Dataset entries:
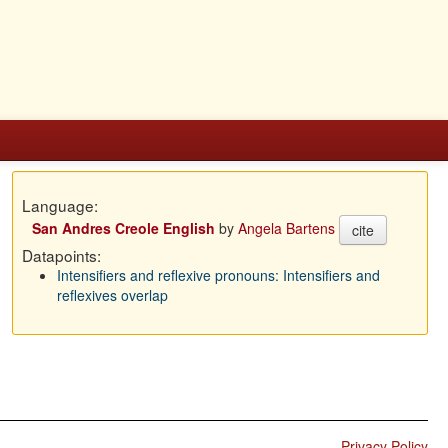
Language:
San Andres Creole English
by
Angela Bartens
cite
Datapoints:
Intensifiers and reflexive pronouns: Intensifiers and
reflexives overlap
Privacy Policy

...

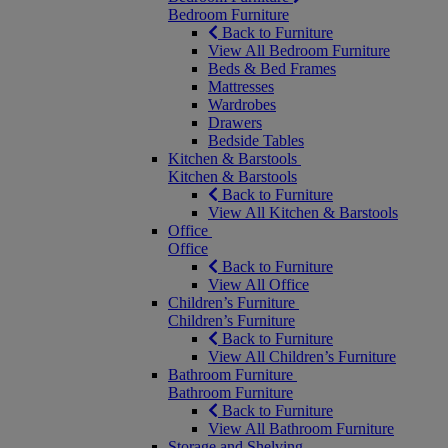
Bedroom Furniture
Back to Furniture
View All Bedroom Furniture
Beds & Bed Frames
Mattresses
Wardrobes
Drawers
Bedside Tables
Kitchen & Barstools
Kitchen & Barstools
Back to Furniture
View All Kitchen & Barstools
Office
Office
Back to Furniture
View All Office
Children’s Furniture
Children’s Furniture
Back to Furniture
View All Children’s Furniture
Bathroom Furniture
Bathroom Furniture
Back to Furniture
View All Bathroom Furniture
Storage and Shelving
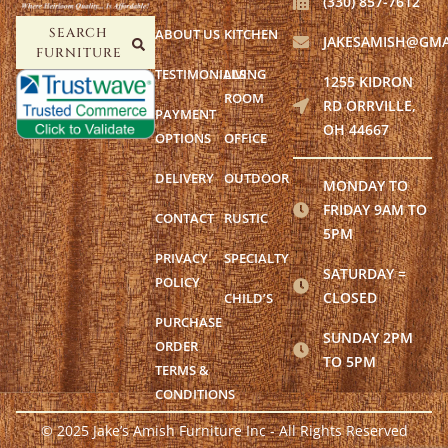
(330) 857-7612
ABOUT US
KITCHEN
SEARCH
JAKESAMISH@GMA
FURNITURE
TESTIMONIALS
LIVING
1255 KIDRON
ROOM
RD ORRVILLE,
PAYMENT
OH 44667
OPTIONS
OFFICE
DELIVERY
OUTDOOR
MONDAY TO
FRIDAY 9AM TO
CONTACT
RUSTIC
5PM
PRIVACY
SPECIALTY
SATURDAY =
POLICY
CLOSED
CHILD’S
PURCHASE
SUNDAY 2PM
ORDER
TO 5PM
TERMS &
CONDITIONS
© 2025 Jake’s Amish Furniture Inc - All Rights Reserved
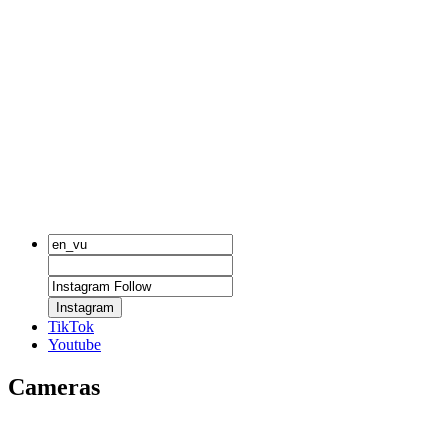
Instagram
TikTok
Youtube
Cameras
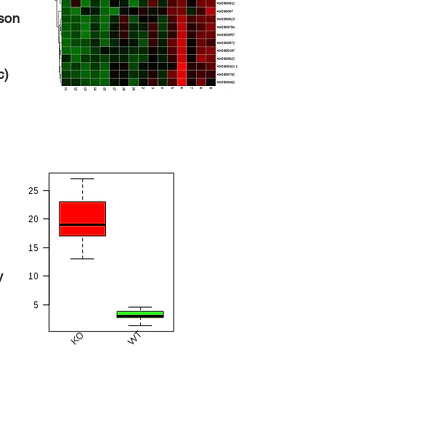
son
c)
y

Exercise: Take from the listing every line in which the word "Bedroom" appears.

Your solution:
Bedroom Furniture
View All Bedroom Furniture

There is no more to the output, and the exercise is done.